Supplied records Block Start

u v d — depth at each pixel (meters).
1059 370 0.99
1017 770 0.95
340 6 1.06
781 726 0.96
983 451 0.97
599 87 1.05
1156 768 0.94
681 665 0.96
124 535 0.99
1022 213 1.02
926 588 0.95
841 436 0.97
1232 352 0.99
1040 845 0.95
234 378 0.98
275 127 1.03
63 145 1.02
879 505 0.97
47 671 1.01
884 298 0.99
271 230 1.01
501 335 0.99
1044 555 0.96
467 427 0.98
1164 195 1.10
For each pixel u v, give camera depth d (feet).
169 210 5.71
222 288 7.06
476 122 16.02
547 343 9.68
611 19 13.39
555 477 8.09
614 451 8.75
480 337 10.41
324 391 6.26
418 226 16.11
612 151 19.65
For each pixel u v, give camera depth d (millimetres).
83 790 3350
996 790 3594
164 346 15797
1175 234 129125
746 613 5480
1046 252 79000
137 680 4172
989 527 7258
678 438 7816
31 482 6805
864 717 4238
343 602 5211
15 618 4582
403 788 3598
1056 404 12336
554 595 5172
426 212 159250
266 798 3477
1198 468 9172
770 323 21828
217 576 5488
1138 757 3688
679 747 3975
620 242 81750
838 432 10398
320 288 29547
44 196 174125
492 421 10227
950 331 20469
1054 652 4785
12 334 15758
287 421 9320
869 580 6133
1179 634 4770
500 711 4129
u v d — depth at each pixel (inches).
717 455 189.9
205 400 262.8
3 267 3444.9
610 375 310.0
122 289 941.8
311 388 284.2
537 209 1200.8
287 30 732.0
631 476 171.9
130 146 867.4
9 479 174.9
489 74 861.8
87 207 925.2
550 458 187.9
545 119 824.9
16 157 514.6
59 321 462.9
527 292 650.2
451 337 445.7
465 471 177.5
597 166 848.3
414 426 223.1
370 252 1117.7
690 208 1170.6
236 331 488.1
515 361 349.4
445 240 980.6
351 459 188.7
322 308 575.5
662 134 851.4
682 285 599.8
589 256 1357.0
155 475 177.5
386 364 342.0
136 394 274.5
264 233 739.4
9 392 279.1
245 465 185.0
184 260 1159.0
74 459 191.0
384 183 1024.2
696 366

Supplied records Block End

Looking back over the data above, restate word for word the lines that begin at the line with "983 451 0.97" and end at the line with "u v d — depth at each pixel (inches).", inclusive.

**Result below**
983 451 0.97
599 87 1.05
1156 768 0.94
681 665 0.96
124 535 0.99
1022 213 1.02
926 588 0.95
841 436 0.97
1232 352 0.99
1040 845 0.95
234 378 0.98
275 127 1.03
63 145 1.02
879 505 0.97
47 671 1.01
884 298 0.99
271 230 1.01
501 335 0.99
1044 555 0.96
467 427 0.98
1164 195 1.10
For each pixel u v, give camera depth d (feet).
169 210 5.71
222 288 7.06
476 122 16.02
547 343 9.68
611 19 13.39
555 477 8.09
614 451 8.75
480 337 10.41
324 391 6.26
418 226 16.11
612 151 19.65
For each pixel u v, give camera depth d (millimetres).
83 790 3350
996 790 3594
164 346 15797
1175 234 129125
746 613 5480
1046 252 79000
137 680 4172
989 527 7258
678 438 7816
31 482 6805
864 717 4238
343 602 5211
15 618 4582
403 788 3598
1056 404 12336
554 595 5172
426 212 159250
266 798 3477
1198 468 9172
770 323 21828
217 576 5488
1138 757 3688
679 747 3975
620 242 81750
838 432 10398
320 288 29547
44 196 174125
492 421 10227
950 331 20469
1054 652 4785
12 334 15758
287 421 9320
869 580 6133
1179 634 4770
500 711 4129
u v d — depth at each pixel (inches).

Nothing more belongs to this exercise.